Another example of enhanced topology possibilities with ActiveMQ and Fabric is new ways you can set networks of brokers. Just as clients can use ZooKeeper registry to discover brokers, network connectors can use the same discovery protocol to connect the broker with all other brokers in the certain group. Again, brokers are mutually totally location agnostic, which is something desired in deployment scenarios with modern infrastructure. Could it be done any easier? Finally, you might want to mix these two topologies and create connected networks of master/slave broker, which with Fabric, is just easy to do as those basic topologies.

Upgrades and Patching

And now you say you need to upgrade all of the dozen brokers you have? No problem, with Fabric you can centrally update any bundle you’re using in your profile and that change will be propagated to all brokers. Now it’s time to talk about risk management of upgrades and this is where profile versions come into play. Instead of messing with profiles that are used in production at the moment, you can create a new version of it with updated versions of all bundles you plan to use. Once you have that profile ready, you can test it out on one or a few instances. And only after you’re certain that everything is OK, you can apply a new profile to all brokers. Of course, it’s easy to rollback to the previous version if anything goes wrong.

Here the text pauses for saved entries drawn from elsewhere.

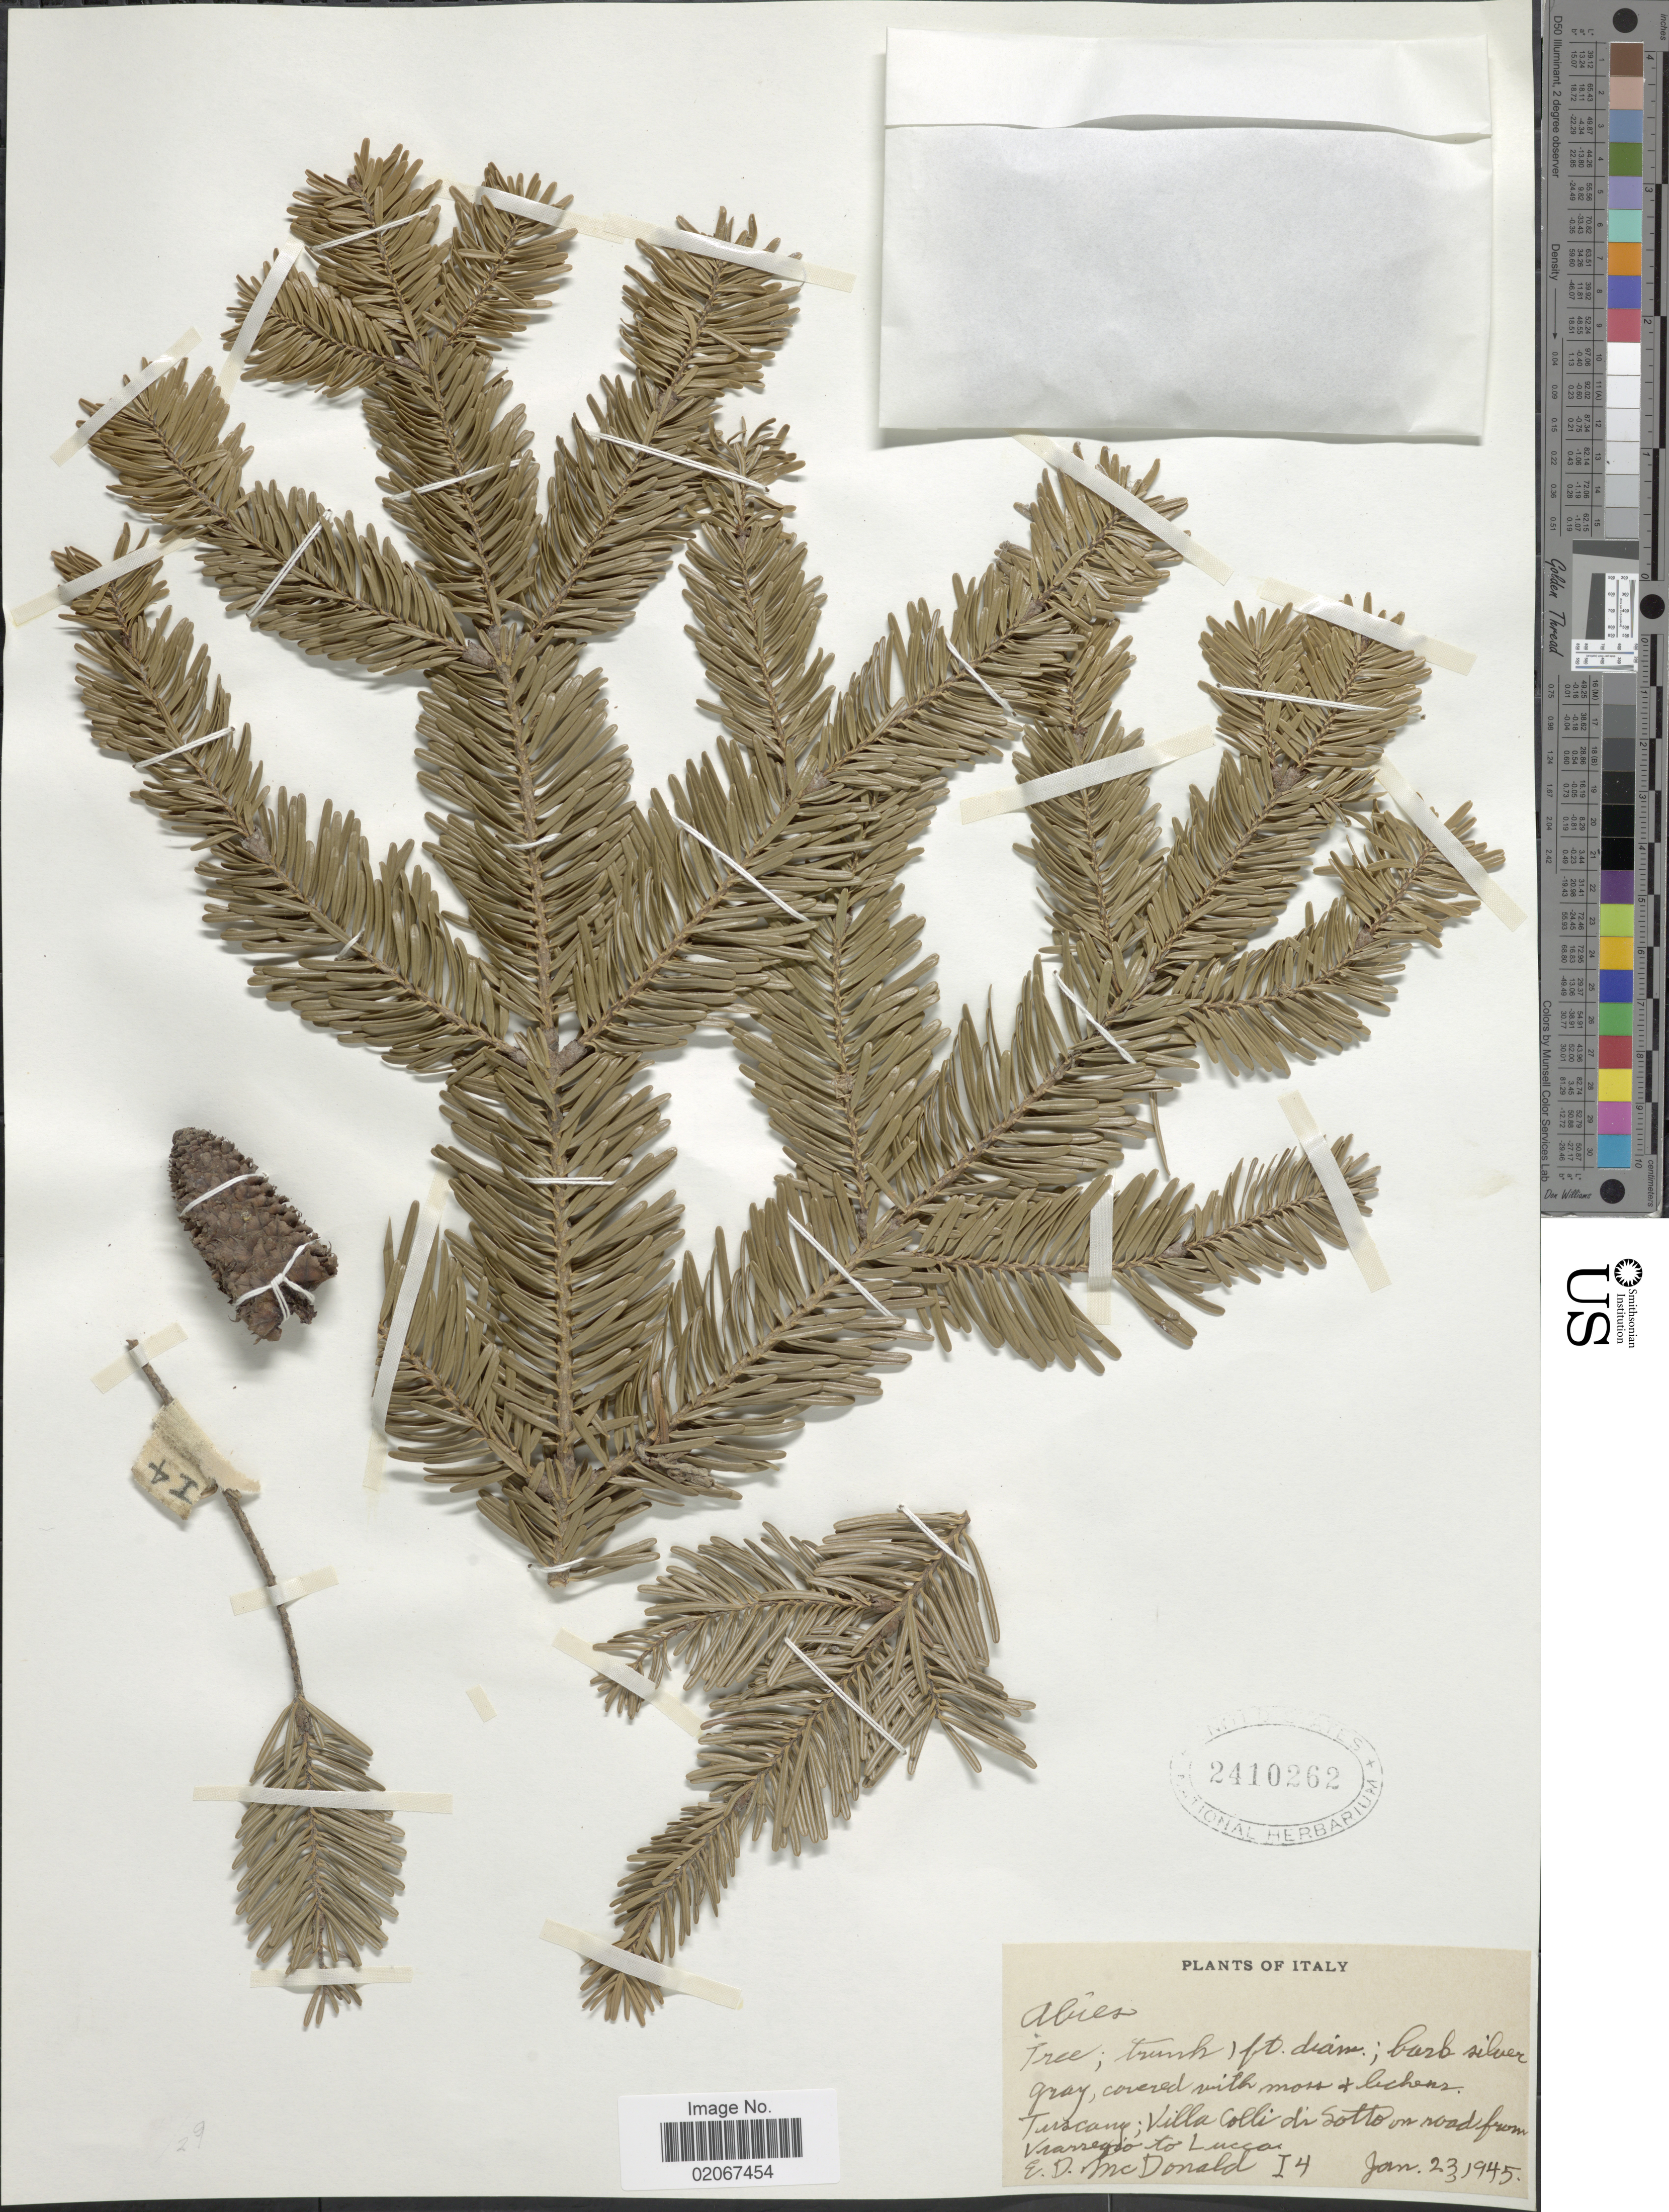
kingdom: Plantae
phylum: Tracheophyta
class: Pinopsida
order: Pinales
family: Pinaceae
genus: Abies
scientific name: Abies sp.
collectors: E. D. McDonald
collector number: I4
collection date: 1945-01-23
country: Italy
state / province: Tuscany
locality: Tuscany; Villa Colli di Sotto on road from Viarregio to Lucca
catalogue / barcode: US 2410262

Fabric also provides you with the mechanism to provide a simple incremental patch jar with only certain classes modified (a single bug-fix). These classes will be then used instead of old ones and will allow us to provide a fix for a critical bug without need to upgrade the project version. This can be useful for dealing with critical production bugs, where waiting for the next release is not an option.

More resources

This post was just meant to give you a glance view of what’s coming from FuseSource regarding easier deployment, provisioning and managing of your messaging (and generally integration) infrastructure. You can check some more docs on the projects. Especially, there’s some more info that explains ActiveMQ concepts explained here in more details and shows how to run examples. You will definitely hear more from us on this topic in coming days, so stay tuned.

7 comments

  1. Dejan, can you elaborate how people or yourself are using Puppet or Chef along with Fuse Fabric?
    I am trying to automate (no human interaction) setting up new VMs running ServiceMix/ActiveMQ. Can I have Puppet or Chef send commands to Fabric? I don’t want to have to have a person interact with Fabric to setup a new container or apply a profile… I want my software to do it. I already use Puppet, is there a reason I shouldn’t do all this using Puppet?

  2. Hi Erik,

    if you already using Puppet, than you can continue to use it to provision your VMs, just instead of regular ActiveMQs you should start fabric containers (with the broker inside) and join them to the Fabric registry. I didn’t play a lot with this yet, but I hope it helps.

  3. Dejan,

    We recently did a POC with fusemq enterprise (7.1) and fuse management console to test the fuse fabric capabilities. We were unable to conclude. Is there any step by step document or instructions for us to get started. Is there any list of supported OS versions? Our goal is to push the containers geographically distributed (Amazon EC2 generated private key did not work). Please help.